→ O QUE FAZER: Extraia na íntegra o texto sobre influenciadores reprimidos, sem mudar nenhuma palavra nem sinal.

→ TEXTO DE ORIGEM:
# # # # #

Influenciadores reprimidos

A forte pressão da polícia também tem feito com que influenciadores youtubers que estimulavam a prática voltassem os veículos às configurações originais, ou pelo menos à altura permitida por lei. Um deles disse que, se fosse retido, o prejuízo – contando com multa, regularização, perda do frete e entrega da carga para outro motorista – seria em torno de R$ 10 mil.

Em post recente, o título do vídeo do motorista youtuber é: “Polícia me parou novamente e me multou 2:30 da madrugada! 3 vezes na semana”. Um outro influenciador postou um vídeo com o título: “Vou colocar original pra não incomodar mais com a Federal”. Ambos possuem centenas de milhares de seguidores só no YouTube.

O Conselho Nacional de Trânsito (Contran) publicou em 20 de março de 2014 a Resolução 479 que permite que caminhões sejam arqueados, porém com diversos limites. É permitido que caminhões sejam elevados em dois graus a partir de uma linha horizontal, o que na prática representa 3,5 centímetros por metro de comprimento do veículo.

# # # # #

→ DADOS PARA ANÁLISE:

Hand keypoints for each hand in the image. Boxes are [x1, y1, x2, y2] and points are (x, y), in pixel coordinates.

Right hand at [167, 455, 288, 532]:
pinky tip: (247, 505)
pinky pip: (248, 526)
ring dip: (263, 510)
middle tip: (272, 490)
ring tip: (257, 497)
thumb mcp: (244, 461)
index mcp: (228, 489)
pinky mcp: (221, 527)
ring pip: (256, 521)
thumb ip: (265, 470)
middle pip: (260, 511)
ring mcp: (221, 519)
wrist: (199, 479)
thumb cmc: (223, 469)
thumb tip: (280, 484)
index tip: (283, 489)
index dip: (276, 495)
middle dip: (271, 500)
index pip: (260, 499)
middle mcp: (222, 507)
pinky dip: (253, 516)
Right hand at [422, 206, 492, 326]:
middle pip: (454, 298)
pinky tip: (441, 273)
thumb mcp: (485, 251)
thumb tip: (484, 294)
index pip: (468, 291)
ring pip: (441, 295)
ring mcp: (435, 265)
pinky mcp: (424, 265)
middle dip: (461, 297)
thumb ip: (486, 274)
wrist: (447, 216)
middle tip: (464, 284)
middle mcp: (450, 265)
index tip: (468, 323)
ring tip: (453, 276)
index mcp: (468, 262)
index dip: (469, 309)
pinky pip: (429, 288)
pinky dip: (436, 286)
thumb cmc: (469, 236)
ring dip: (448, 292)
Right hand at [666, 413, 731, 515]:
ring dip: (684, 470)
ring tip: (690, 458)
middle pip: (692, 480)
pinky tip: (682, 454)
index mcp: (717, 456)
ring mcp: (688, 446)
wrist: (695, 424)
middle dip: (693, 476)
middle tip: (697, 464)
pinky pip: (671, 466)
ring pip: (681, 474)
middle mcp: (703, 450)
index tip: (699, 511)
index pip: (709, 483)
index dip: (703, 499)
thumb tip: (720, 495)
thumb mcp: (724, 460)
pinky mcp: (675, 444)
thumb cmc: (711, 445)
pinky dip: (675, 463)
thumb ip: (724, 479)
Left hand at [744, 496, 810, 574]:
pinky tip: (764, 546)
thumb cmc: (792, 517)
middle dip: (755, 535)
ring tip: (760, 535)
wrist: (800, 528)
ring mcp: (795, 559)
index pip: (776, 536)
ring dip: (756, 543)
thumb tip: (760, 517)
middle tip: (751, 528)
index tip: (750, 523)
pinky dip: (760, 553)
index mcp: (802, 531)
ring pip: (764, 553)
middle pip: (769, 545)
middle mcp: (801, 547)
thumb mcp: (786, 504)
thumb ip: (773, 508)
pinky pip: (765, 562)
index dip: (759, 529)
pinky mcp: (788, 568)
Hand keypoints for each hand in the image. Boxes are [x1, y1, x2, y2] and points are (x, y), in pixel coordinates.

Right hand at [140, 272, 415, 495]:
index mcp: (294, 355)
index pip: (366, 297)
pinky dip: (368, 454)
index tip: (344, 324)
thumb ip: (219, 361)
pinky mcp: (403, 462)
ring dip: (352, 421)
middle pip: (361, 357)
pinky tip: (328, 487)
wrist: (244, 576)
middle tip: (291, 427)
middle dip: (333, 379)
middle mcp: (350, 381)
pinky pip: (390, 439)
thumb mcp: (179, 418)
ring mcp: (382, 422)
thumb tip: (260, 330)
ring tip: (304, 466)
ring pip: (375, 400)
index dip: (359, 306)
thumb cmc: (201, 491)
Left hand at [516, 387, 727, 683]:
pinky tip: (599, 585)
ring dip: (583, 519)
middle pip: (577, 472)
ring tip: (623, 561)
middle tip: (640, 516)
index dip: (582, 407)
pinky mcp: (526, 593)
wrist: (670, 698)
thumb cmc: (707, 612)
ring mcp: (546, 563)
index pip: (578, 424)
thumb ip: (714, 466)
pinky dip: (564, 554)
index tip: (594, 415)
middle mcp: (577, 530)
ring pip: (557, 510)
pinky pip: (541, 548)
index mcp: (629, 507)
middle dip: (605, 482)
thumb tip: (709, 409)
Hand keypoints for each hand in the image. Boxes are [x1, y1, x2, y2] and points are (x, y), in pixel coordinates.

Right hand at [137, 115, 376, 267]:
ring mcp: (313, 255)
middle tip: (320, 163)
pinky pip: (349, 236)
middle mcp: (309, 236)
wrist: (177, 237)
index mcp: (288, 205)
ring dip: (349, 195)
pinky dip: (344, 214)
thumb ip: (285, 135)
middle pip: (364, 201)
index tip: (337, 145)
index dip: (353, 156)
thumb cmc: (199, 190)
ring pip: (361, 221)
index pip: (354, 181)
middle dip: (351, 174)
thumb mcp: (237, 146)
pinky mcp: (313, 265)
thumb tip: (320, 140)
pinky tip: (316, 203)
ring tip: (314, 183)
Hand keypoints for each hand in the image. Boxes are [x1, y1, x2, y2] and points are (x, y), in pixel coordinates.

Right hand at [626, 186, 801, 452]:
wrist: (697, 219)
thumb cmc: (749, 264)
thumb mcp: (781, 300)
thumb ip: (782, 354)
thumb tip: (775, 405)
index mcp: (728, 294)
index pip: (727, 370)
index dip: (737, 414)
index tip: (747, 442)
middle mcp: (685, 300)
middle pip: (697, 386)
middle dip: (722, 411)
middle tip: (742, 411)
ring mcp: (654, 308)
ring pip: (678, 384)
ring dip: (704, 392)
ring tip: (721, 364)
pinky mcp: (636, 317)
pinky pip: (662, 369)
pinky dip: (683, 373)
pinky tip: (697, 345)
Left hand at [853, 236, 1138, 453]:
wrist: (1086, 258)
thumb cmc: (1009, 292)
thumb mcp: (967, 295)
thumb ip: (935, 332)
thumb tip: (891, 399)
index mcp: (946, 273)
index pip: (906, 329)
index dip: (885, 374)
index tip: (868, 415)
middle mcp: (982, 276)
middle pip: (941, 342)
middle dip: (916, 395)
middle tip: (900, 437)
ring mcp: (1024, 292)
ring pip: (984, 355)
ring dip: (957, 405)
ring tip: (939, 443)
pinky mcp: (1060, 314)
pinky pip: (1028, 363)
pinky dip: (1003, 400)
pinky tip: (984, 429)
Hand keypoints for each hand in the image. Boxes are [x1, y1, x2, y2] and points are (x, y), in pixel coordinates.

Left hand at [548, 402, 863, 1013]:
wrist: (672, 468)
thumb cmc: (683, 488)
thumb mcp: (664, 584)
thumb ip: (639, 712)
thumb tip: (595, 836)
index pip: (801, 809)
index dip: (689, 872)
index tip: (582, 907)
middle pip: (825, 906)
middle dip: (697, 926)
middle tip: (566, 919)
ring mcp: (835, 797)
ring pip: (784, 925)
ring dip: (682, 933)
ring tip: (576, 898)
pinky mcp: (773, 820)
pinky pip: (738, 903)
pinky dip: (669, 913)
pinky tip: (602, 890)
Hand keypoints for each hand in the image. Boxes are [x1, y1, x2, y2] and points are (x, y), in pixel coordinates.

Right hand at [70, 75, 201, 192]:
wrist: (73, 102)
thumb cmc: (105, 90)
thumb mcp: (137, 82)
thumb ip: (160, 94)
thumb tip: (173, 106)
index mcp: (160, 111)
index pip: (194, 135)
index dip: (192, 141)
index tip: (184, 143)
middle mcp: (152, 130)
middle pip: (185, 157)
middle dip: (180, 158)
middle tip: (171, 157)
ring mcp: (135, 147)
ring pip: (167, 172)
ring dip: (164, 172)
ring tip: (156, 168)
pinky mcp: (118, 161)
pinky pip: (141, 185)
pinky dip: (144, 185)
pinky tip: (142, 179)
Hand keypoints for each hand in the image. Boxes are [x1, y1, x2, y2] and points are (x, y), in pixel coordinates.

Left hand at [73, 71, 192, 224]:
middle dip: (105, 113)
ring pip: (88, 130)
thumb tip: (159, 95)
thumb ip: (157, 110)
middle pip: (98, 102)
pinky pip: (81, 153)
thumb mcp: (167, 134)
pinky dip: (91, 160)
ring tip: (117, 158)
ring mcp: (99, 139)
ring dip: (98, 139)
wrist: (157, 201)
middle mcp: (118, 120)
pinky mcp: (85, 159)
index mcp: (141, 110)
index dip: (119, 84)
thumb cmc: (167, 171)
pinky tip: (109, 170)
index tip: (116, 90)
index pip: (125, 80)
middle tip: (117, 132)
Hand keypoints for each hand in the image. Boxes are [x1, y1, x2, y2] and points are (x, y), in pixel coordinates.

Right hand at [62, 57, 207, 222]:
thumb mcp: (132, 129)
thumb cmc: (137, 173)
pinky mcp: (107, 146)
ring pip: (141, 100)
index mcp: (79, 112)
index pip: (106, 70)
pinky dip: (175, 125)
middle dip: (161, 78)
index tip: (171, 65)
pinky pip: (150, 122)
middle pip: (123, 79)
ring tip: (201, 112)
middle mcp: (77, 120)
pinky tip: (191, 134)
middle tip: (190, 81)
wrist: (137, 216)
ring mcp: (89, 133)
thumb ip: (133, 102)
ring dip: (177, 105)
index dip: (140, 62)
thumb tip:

# # # # #

→ RESPOSTA À TAREFA:
Influenciadores reprimidos

A forte pressão da polícia também tem feito com que influenciadores youtubers que estimulavam a prática voltassem os veículos às configurações originais, ou pelo menos à altura permitida por lei. Um deles disse que, se fosse retido, o prejuízo – contando com multa, regularização, perda do frete e entrega da carga para outro motorista – seria em torno de R$ 10 mil.

Em post recente, o título do vídeo do motorista youtuber é: “Polícia me parou novamente e me multou 2:30 da madrugada! 3 vezes na semana”. Um outro influenciador postou um vídeo com o título: “Vou colocar original pra não incomodar mais com a Federal”. Ambos possuem centenas de milhares de seguidores só no YouTube.

O Conselho Nacional de Trânsito (Contran) publicou em 20 de março de 2014 a Resolução 479 que permite que caminhões sejam arqueados, porém com diversos limites. É permitido que caminhões sejam elevados em dois graus a partir de uma linha horizontal, o que na prática representa 3,5 centímetros por metro de comprimento do veículo.